Eric Garner Chokehold Case Fuels Demands For Police Reform
The grand jury's decision not to indict a police officer for the chokehold death of Eric Garner shocked much of the public, in part because there was video evidence of the incident. This time, the uncertainty and conflicting witness statements that plagued the case of Michael Brown in Ferguson, Missouri, weren’t factors -- anyone could see exactly what happened.
“I can’t understand how a grand jury, if they saw the video, how they could see anything but misconduct on the police officer’s part,” said Edward Josey, president of the National Association for the Advancement of Colored People’s Staten Island branch.
While the other evidence presented to the grand jury hasn’t been released, Wednesday’s non-indictment made clear that President Obama’s proposal this week to provide body cameras to officers around the country would not be enough to provide more police accountability or curb the potential for deadly encounters.
If body cameras aren't the answer, then what can be done within police departments to minimize excessive use of force?
Obama’s statement on the Garner case Wednesday emphasized that much work was still ahead in the effort to rebuild relationships between police and the communities they're deployed to protect. “We are not going to let up until we see a strengthening of the trust, and a strengthening of the accountability that exists between our communities and our law enforcement,” he said.
Even the New York Police Department agreed, according to a tweet sent out by its communications affairs office Wednesday afternoon.
One way the White House is trying to do that is by taking initial steps to limit the militarization of police, an issue that came under the national spotlight in the Ferguson protests this summer. While Obama did not call for the end of the practice of transferring military equipment to local police forces, he recommended further restrictions on the existing program.
Diversity on the force is another much-discussed topic. Many communities of color -- like Ferguson -- are patrolled by police forces that are overwhelmingly white.
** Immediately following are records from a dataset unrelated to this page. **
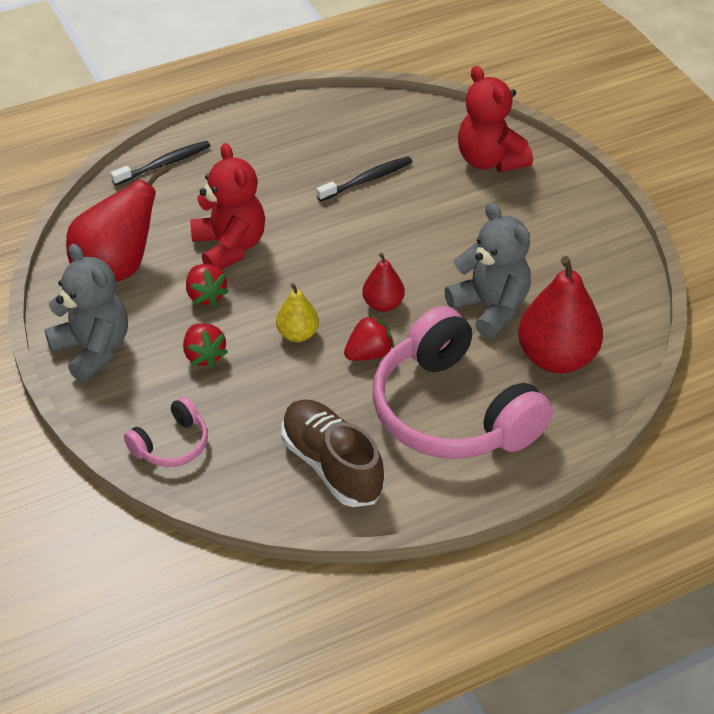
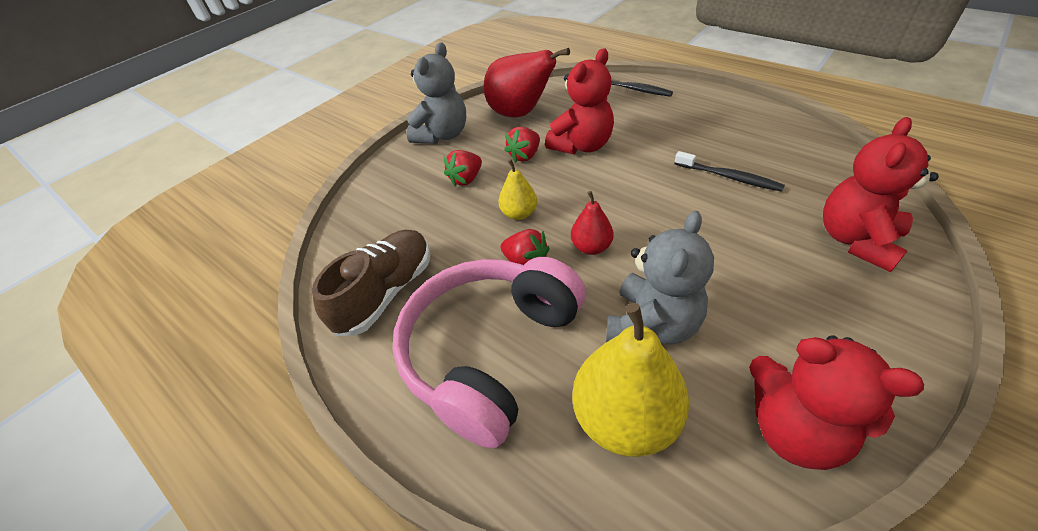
camera: 70 degrees right, 0 degrees up
pink headphones [124,396,208,467] -> none
red pear [518,256,603,373] -> yellow pear [572,303,689,457]
none -> red teddy bear [749,335,924,470]

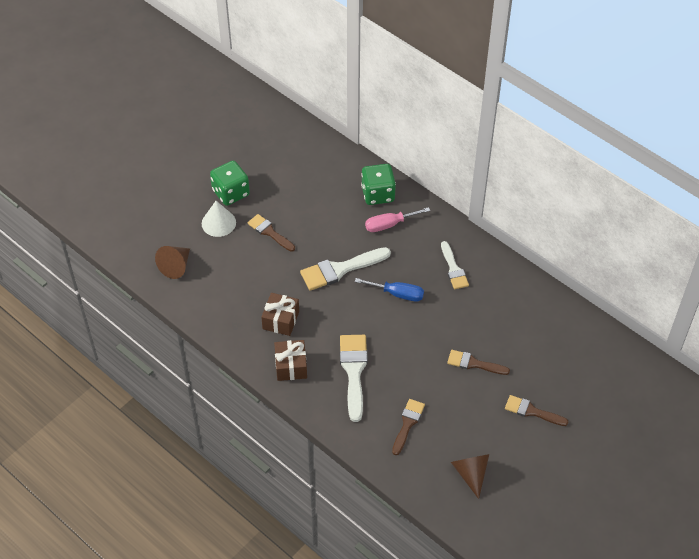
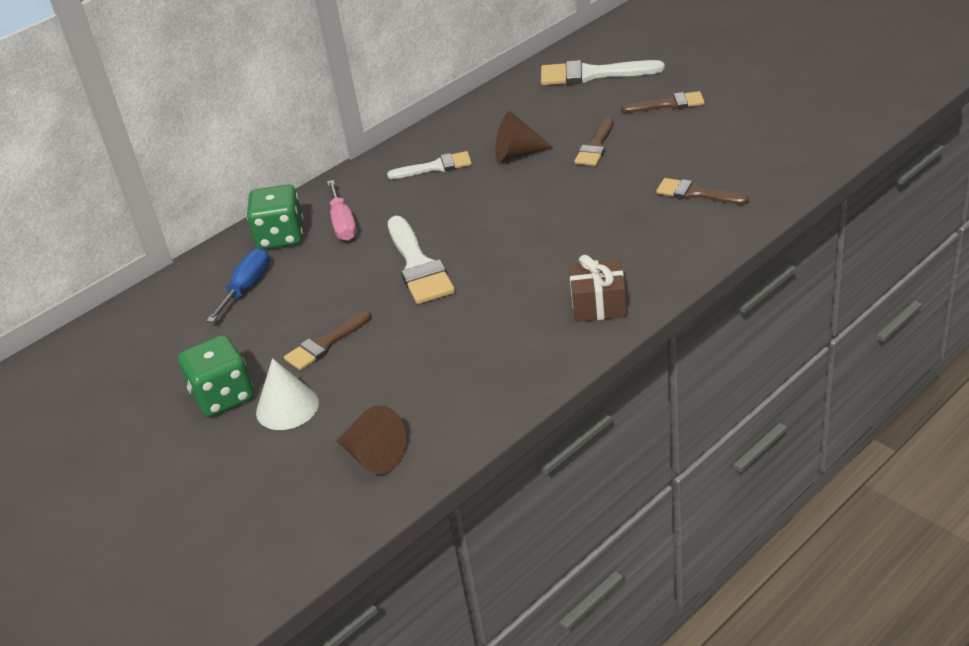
camera: 80 degrees left, 15 degrees down
brown gift [261,293,299,336] -> none
white brush [340,335,368,422] -> white brush moved to [541,60,665,85]
blue screwdriver [355,278,424,302] -> blue screwdriver moved to [206,248,270,323]
brown cone [451,454,489,499] -> brown cone moved to [495,111,553,162]
brown brush [505,395,569,426] -> brown brush turned 120 degrees counterclockwise [621,91,705,113]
Law enforcement representatives also emphasize the need for additional kinds of training. “Some of the use of force, reality-based simulated training that’s been done to offer reasonable alternatives -- not every department has those,” said Malik Aziz, national chair of the National Black Police Association, in a conversation with PBS Newshour Monday. “There are a few departments that could use more training in technology use or equipment use, as well as diversity training and sensitivity training.” Cops can be encouraged to see defusing a tense situation as effective policing -- not a loss of control.
Aziz added that cultural training was also essential to improving officers’ relationships with communities. “I think once officers are exposed to one another’s cultures, it can’t do anything but help. It’s another tool in the chest to help for a different outlook,” he said. “As an example, black people talking loud doesn’t scare me. That may scare some other people, but I get used to that. And it’s cultural. It doesn’t mean that some aggression will happen.”
In an August interview with the American Prospect, Maria Haberfeld, a professor at the John Jay College of Criminal Justice in New York, echoed the need for expanded police training going beyond the technical aspects of force. “The majority of police officers are overwhelmingly trained with a focus on the technical part of the use of force, and are not trained enough in the emotional, psychological, physiological aspects of the use of force,” she said.
But Deborah Archer, director of the Racial Justice Project at New York Law School, said that wider institutional challenges needed to be addressed. “Body cameras and training can be useful first steps, as is the national conversation these tragedies have sparked around the issues of race, policing and justice. But they are just first steps,” she said. “These reforms don’t address structural racism or implicit bias. They don’t address the undeniable need for stronger collaboration and partnerships between the police and the communities they serve.”
Police-reform advocates have often turned to the idea of “community policing” in calls for change. The philosophy is based on close collaboration between police officers and members of the community for information sharing and problem solving, as opposed to a model in which officers focus mainly on apprehending criminals. That model has been considered successful in the city of Richmond, California, which historically has had some of the highest rates of violence in the country.
Under reforms instituted by Police Chief Chris Magnus, Richmond has gone for the past seven years without a single fatality caused by an officer. According to the Contra Costa Times, Magnus implemented special trainings that emphasize accountability, reviews on officers’ use of force and, crucially, a shift in the department’s culture around deadly force. “When there is a questionable use-of-force incident somewhere else, we study it and have a lot of dialogue,” Magnus told the newspaper.
But Chris Collins, executive director of the Las Vegas Police Protective Association, said he didn’t see think that trust was an issue. “I believe this to be true in most cities across America: I don’t believe that public trust [in police] is eroded to the point that it needs to be fixed,” he said, saying that public opinion polls conducted in his district on perceptions of the police have remained positive for decades.
Other officers cautioned against taking any police reforms too far in a hasty overreaction.
“We have to be careful if we judge officers on specific incidents and change our training, which is where we jeopardize the lives and safety of our officers,” Cpl. Chris Stewart, president of the Baton Rouge Police Union in Louisiana, told International Business Times. “We can’t tone down a level or train our officers to be that much different to the point that it exposes them to dangerous situations. At the end of the day, we have to come home to our families. That’s the most important thing.”